Figure 1. Phenotypes of Sulf1 mutants.

(A) Genomic organization of the Sulf1 locus. The shaded area indicates the protein coding region. Two sulf1 deletion alleles, Sulf1^ΔP1 (ΔP1) and Sulf1^ΔP2 (ΔP2), were generated by P-element imprecise excision. Sulf1^ΔP1 lacks exon 4–10, which includes most of the protein coding region. Sulf1^ΔP2 has a smaller deletion located in exon 3, which corresponds to the N-terminal domain of Sulf1 protein. This deletion causes a frame shift at amino acid residue Ser₅₉. (B) Dorsal view of the anterior wing margin of wild-type (wt) and Sulf1 mutant adult wings.

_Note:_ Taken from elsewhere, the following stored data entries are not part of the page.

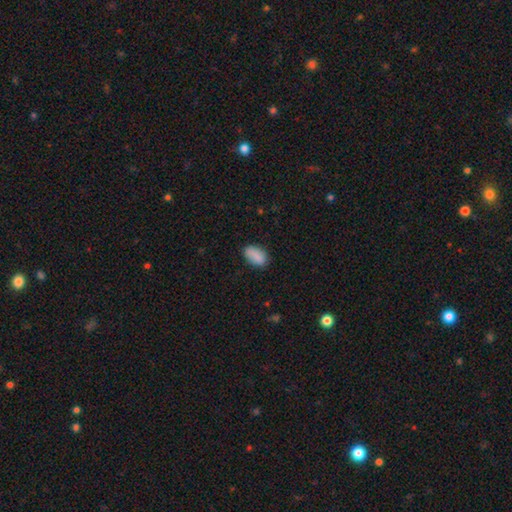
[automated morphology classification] Smooth or featured?
  - smooth: 88% *
  - star or artifact: 7%
  - featured or disk: 4%
How rounded?
  - in between: 92% *
  - round: 5%
  - cigar-shaped: 3%
Merging?
  - none: 81% *
  - minor disturbance: 15%
  - major disturbance: 3%
  - merger: 1%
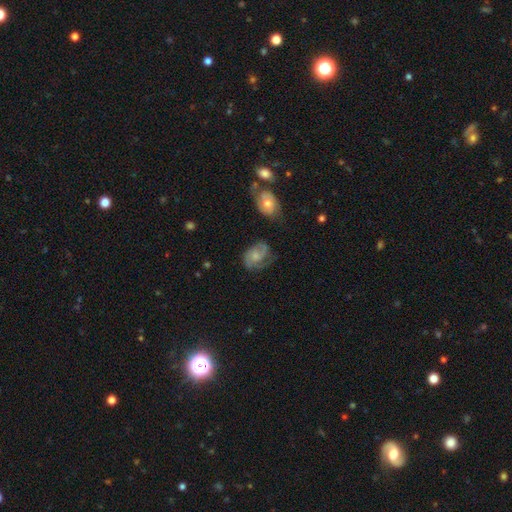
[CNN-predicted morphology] This is possibly a featured or disk galaxy (58%). It is clearly not viewed edge-on (97%). Bar: likely no (68%). Spiral arm pattern: clearly yes (85%). Central bulge: marginally moderate (42%). Merging: possibly none (55%).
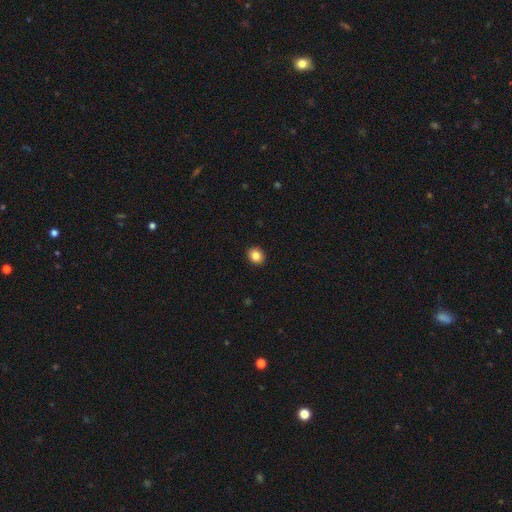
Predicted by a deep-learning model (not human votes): Q: Smooth or featured?
A: smooth (84%); runner-up: star or artifact (10%)
Q: How rounded?
A: round (69%); runner-up: in between (31%)
Q: Merging?
A: none (92%); runner-up: minor disturbance (5%)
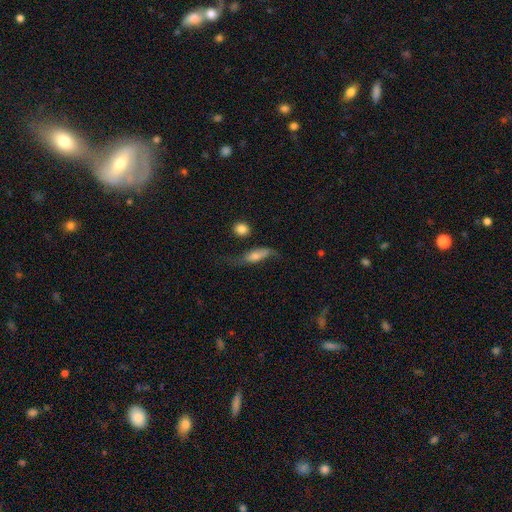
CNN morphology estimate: featured or disk 50%, smooth 41%, star or artifact 10%. Down the decision tree: merging — none (41%).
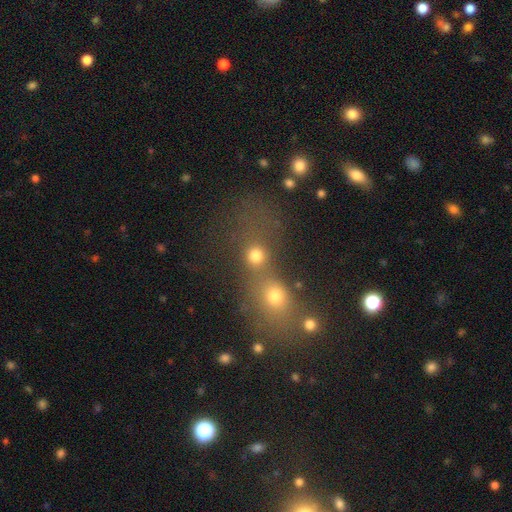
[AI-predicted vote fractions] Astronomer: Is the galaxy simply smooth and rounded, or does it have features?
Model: smooth — 75%.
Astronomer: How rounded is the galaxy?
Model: round — 77%.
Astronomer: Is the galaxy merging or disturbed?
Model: merger — 56% (runner-up: none, 32%).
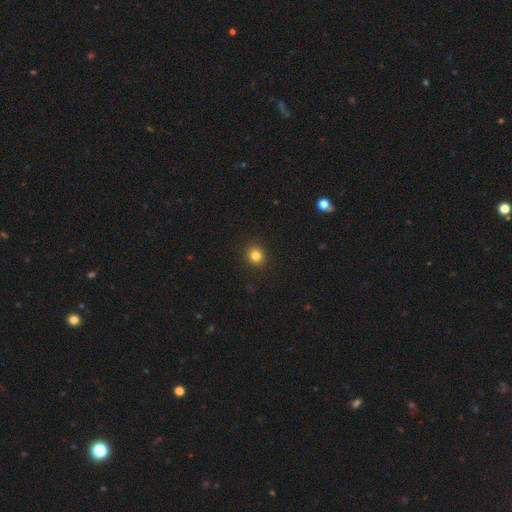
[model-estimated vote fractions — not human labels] smooth-or-featured: smooth: 83% | star or artifact: 12% | featured or disk: 5%
  how-rounded: round: 87% | in between: 12% | cigar-shaped: 1%
  merging: none: 92% | minor disturbance: 5% | major disturbance: 2% | merger: 1%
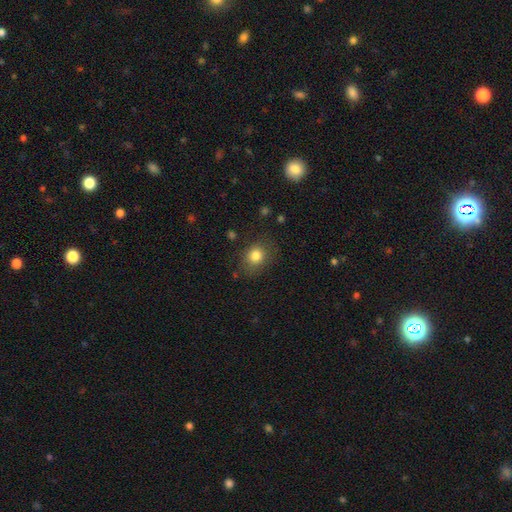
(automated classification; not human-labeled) Overall: smooth (81%). How rounded: round (64%; in between 35%). Merging: none (78%).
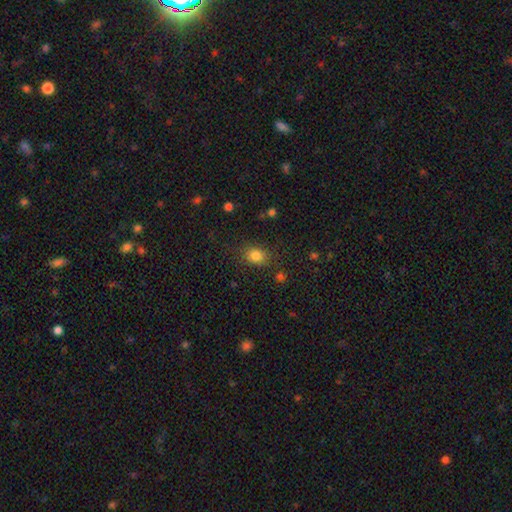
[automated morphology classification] Smooth or featured? Predicted: smooth (p=0.82). How rounded? Predicted: in between (p=0.51). Merging? Predicted: none (p=0.80).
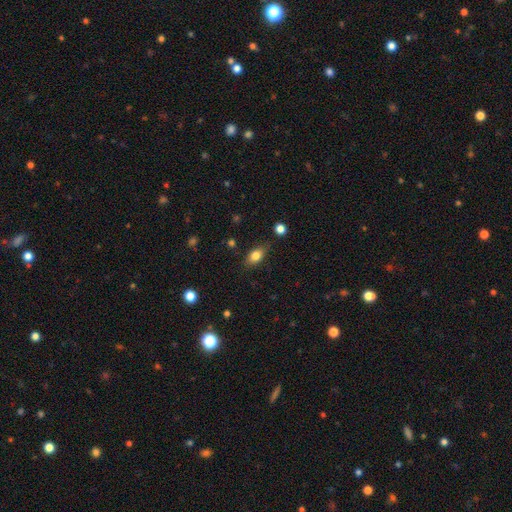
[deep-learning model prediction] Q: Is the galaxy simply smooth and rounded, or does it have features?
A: smooth — 81%.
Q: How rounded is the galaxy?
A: in between — 84%.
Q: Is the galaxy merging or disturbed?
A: none — 80%.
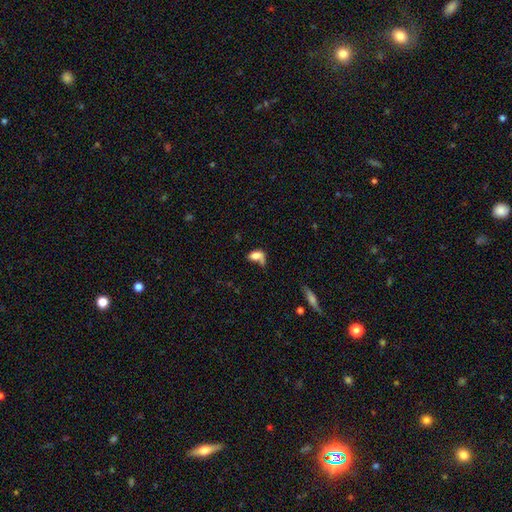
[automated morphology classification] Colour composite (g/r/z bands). It shows a smooth galaxy with no disk features (70%) that is in between round and cigar-shaped (81%). Merging: major disturbance (29%).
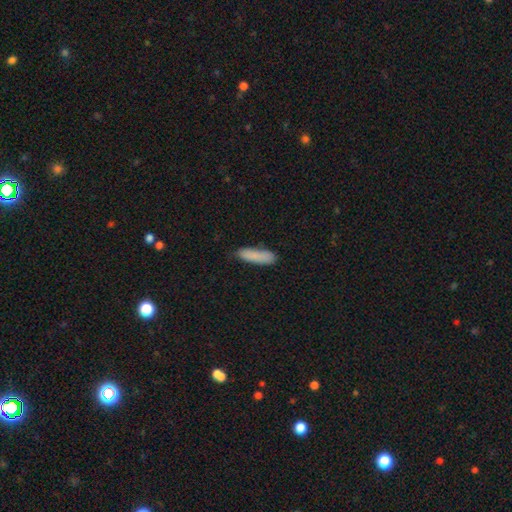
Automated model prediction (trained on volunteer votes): This appears to be a smooth galaxy with no disk features (86%) that is cigar-shaped (67%). Merging: none (76%).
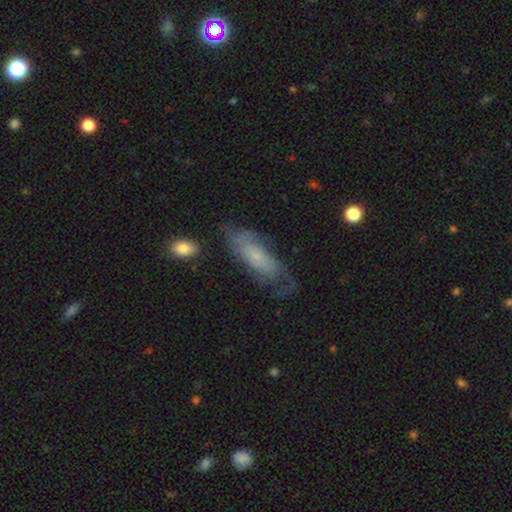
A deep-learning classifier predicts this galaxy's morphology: smooth-or-featured: featured or disk: 63% | smooth: 30% | star or artifact: 7%
  disk-edge-on: no: 85% | yes: 15%
    bar: no: 72% | weak: 23% | strong: 5%
    has-spiral-arms: yes: 84% | no: 16%
    bulge-size: small: 69% | moderate: 18% | none: 9% | large: 3% | dominant: 1%
  merging: none: 58% | minor disturbance: 23% | major disturbance: 16% | merger: 2%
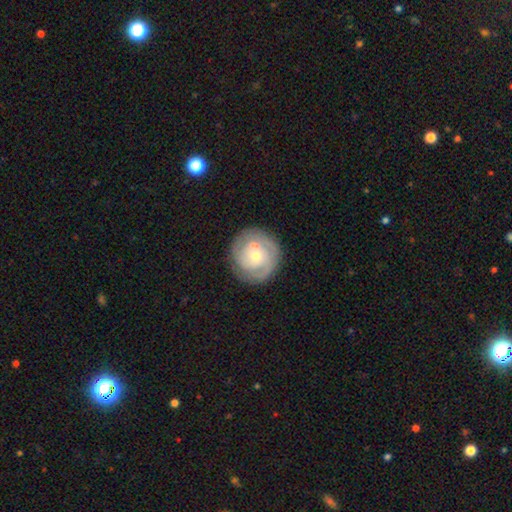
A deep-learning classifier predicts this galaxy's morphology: Overall: featured or disk (69%). Edge-on disk: no (98%). Bar: no (80%). Spiral arms: yes (79%). Spiral arm count: can't tell (34%; 2 32%). Spiral winding: tight (70%). Bulge size: small (50%; moderate 45%). Merging: none (76%).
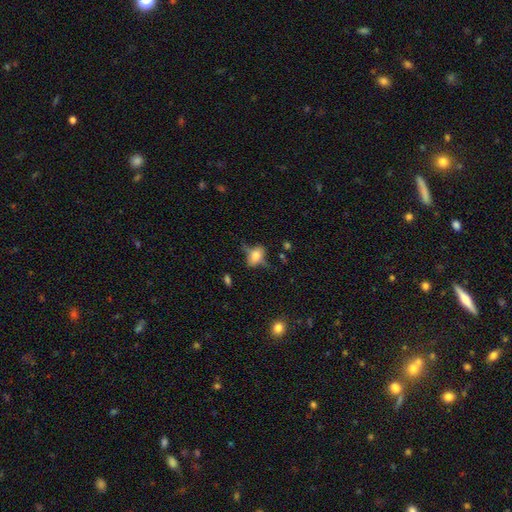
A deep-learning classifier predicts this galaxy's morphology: smooth 56%, featured or disk 32%, star or artifact 12%. Down the decision tree: how rounded — in between (71%); merging — none (53%).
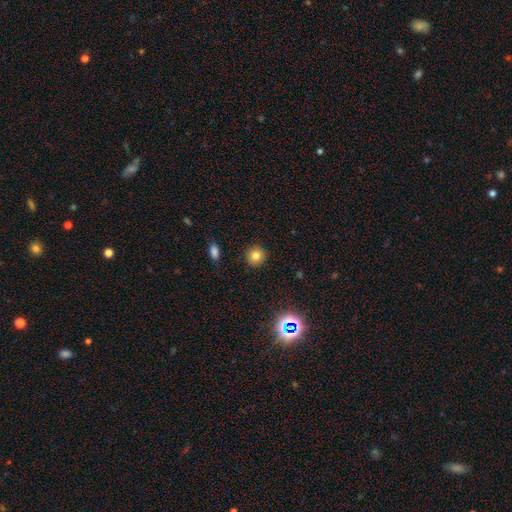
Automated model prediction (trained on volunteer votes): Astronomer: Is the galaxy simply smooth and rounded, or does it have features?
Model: smooth — 79%.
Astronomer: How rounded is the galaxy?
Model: round — 91%.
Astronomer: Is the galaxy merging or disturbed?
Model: none — 90%.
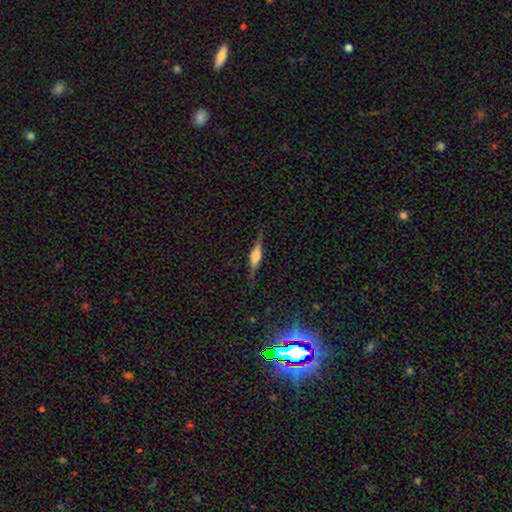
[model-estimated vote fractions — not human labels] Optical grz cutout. It shows a featured or disk galaxy (60%) viewed edge-on (95%) with a rounded central bulge (72%). Merging: none (81%).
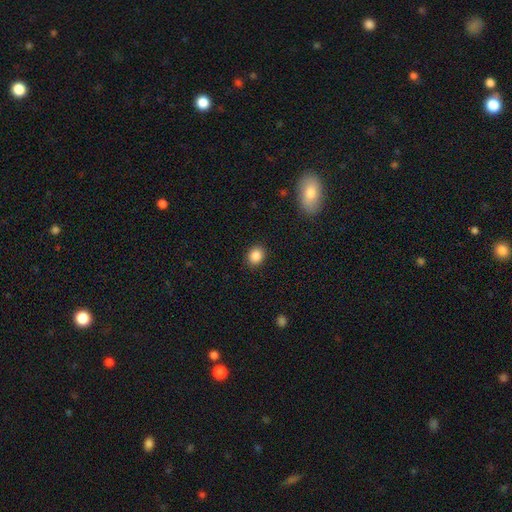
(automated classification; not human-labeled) smooth-or-featured: smooth: 86% | star or artifact: 10% | featured or disk: 4%
  how-rounded: round: 62% | in between: 37% | cigar-shaped: 1%
  merging: none: 89% | minor disturbance: 7% | major disturbance: 2% | merger: 1%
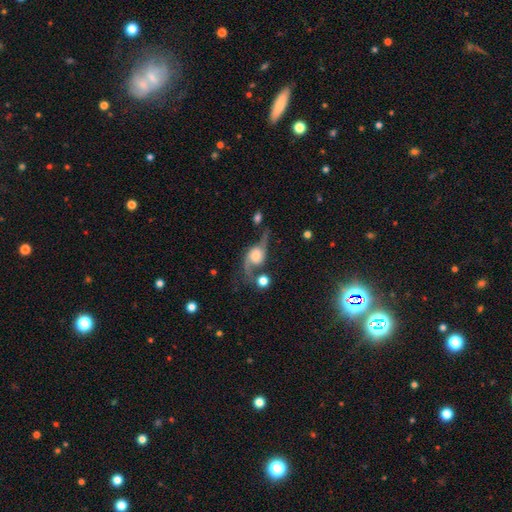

The arrows and red arrowheads indicate positions of chemosensory bristles and ectopic mechanosensory bristles, respectively. These phenotypes are consistent with an expanded region of high-level Wg signaling. (C) Bar graphs showing the number of chemosensory bristles (CSB; left) and ectopic mechanosensory bristles (MSB; right) in Sulf1 mutants. Values are shown for wild-type (wt), Sulf1^ΔP1 (ΔP1), Sulf1^ΔP2 (ΔP2), and Sulf1^ΔP1/Df(3R)sdb26 (ΔP1/Df). Both Sulf1^ΔP1 and Sulf1^ΔP2 alleles had a significant increase in chemosensory (p<0.001), mechanosensory (p<0.001), and ectopic mechanosensory (p<0.001) bristles compared to wild-type. Sulf1^ΔP1/Df(3R)sdb26 had a similar bristle number as Sulf1^ΔP1 (p=0.2), which along with molecular data indicate that it is a null allele. Wing margin bristles were counted for more than 20 wings for each genotype. Error bars for each genotype were calculated using standard error (STDEV/SQRT(n)). P-values for the wing margin bristles were obtained using a one tailed, unpaired, Student’s t-test with equal variance in Microsoft Excel.